Journée mondiale des pauvres: les mots du Pape pour lutter contre l'exclusion
La 3ème journée mondiale des pauvres a lieu ce 17 novembre, 33ème dimanche du Temps Ordinaire, avec pour thème «L’espérance des pauvres ne sera jamais déçue». Le message du Saint-Père a été rendu public ce jeudi 13 juin. Il débute avec ces mots du psalmiste: «Le pauvre n’est jamais oublié jusqu’à la fin, l’espérance des malheureux ne périt pas à jamais» (Ps 9, 19). Des paroles qui manifestent un ancrage dans le temps et «une vérité profonde que la foi parvient à imprimer avant tout dans le cœurs des plus pauvres: rendre l’espérance perdue devant les injustices, les souffrances et la précarité de la vie».
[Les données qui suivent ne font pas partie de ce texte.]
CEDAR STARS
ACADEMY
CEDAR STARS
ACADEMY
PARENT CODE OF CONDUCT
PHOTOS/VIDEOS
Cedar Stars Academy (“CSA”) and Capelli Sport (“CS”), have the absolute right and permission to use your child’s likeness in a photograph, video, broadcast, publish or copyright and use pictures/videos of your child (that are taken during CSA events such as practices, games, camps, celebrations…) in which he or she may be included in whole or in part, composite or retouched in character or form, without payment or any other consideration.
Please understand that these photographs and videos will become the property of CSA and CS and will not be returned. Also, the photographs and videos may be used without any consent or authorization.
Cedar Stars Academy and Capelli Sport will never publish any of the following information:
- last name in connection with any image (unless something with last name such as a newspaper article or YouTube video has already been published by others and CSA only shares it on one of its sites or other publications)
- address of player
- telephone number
Dans son message, le Pape François revient sur la crise économique, qui n’a «pas empêché de nombreux groupes de personnes de s’enrichir», une situation anormale quand nous voyons «le nombre considérable de pauvres qui manquent du nécessaire dans les rues de nos villes et qui sont parfois brimés et exploités», écrit le Saint-Père. Un constat qui lui évoque les mots de l’Apocalypse: «Tu t’imagines: me voilà riche, je me suis enrichi et je n’ai besoin de rien; mais tu ne le vois donc pas: c’est toi qui es malheureux, pitoyable, pauvre, aveugle et nu!» (Ap 3, 17). Les siècles passent mais la situation des riches et des pauvres reste inchangée, «comme si l’histoire ne nous enseignait rien», observe tristement François.
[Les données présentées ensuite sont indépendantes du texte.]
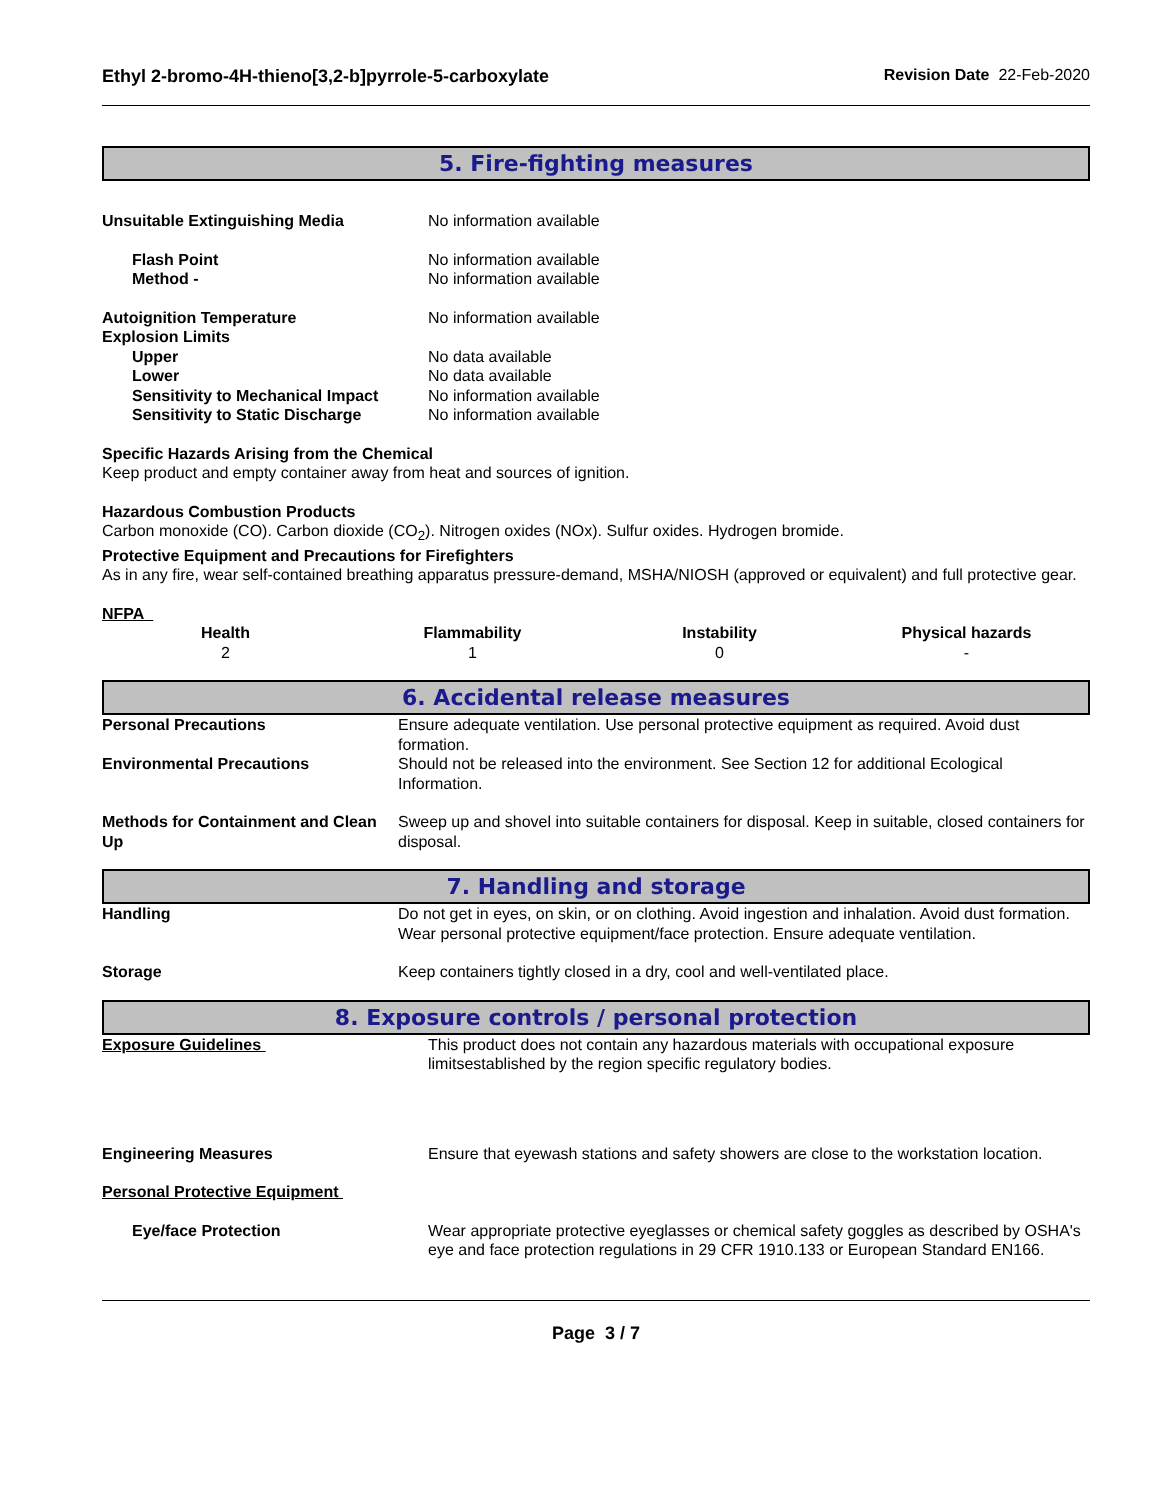Ethyl 2-bromo-4H-thieno[3,2-b]pyrrole-5-carboxylate Revision Date 22-Feb-2020
5. Fire-fighting measures
| Unsuitable Extinguishing Media | No information available |
| Flash Point | No information available |
| Method - | No information available |
| Autoignition Temperature | No information available |
| Explosion Limits | |
| Upper | No data available |
| Lower | No data available |
| Sensitivity to Mechanical Impact | No information available |
| Sensitivity to Static Discharge | No information available |
Specific Hazards Arising from the Chemical
Keep product and empty container away from heat and sources of ignition.
Hazardous Combustion Products
Carbon monoxide (CO). Carbon dioxide (CO<sub>2</sub>). Nitrogen oxides (NOx). Sulfur oxides. Hydrogen bromide.
Protective Equipment and Precautions for Firefighters
As in any fire, wear self-contained breathing apparatus pressure-demand, MSHA/NIOSH (approved or equivalent) and full protective gear.
NFPA
| Health | Flammability | Instability | Physical hazards |
| 2 | 1 | 0 | - |
6. Accidental release measures
| Personal Precautions | Ensure adequate ventilation. Use personal protective equipment as required. Avoid dust formation. |
| Environmental Precautions | Should not be released into the environment. See Section 12 for additional Ecological Information. |
| Methods for Containment and Clean Up | Sweep up and shovel into suitable containers for disposal. Keep in suitable, closed containers for disposal. |
7. Handling and storage
| Handling | Do not get in eyes, on skin, or on clothing. Avoid ingestion and inhalation. Avoid dust formation. Wear personal protective equipment/face protection. Ensure adequate ventilation. |
| Storage | Keep containers tightly closed in a dry, cool and well-ventilated place. |
8. Exposure controls / personal protection
| Exposure Guidelines | This product does not contain any hazardous materials with occupational exposure limitsestablished by the region specific regulatory bodies. |
| Engineering Measures | Ensure that eyewash stations and safety showers are close to the workstation location. |
| Personal Protective Equipment | |
| Eye/face Protection | Wear appropriate protective eyeglasses or chemical safety goggles as described by OSHA's eye and face protection regulations in 29 CFR 1910.133 or European Standard EN166. |
Page 3 / 7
L’esclavage de la pauvreté
Des millions d’enfants, de jeunes, de femmes et hommes sont soumis aujourd’hui à de nombreuses formes d’esclavages. Le Saint-Père veut signifier aux victimes de violences, de la prostitution à la drogue, et «humiliées au plus intime», qu’il ne les oublie pas, tout comme «les millions d’immigrés victimes de tant d'intérêts cachés, souvent instrumentalisés à des fins politiques, à qui la solidarité et l’égalité sont refusées, et tant de personnes sans abri et marginalisées qui errent dans les rues de nos villes».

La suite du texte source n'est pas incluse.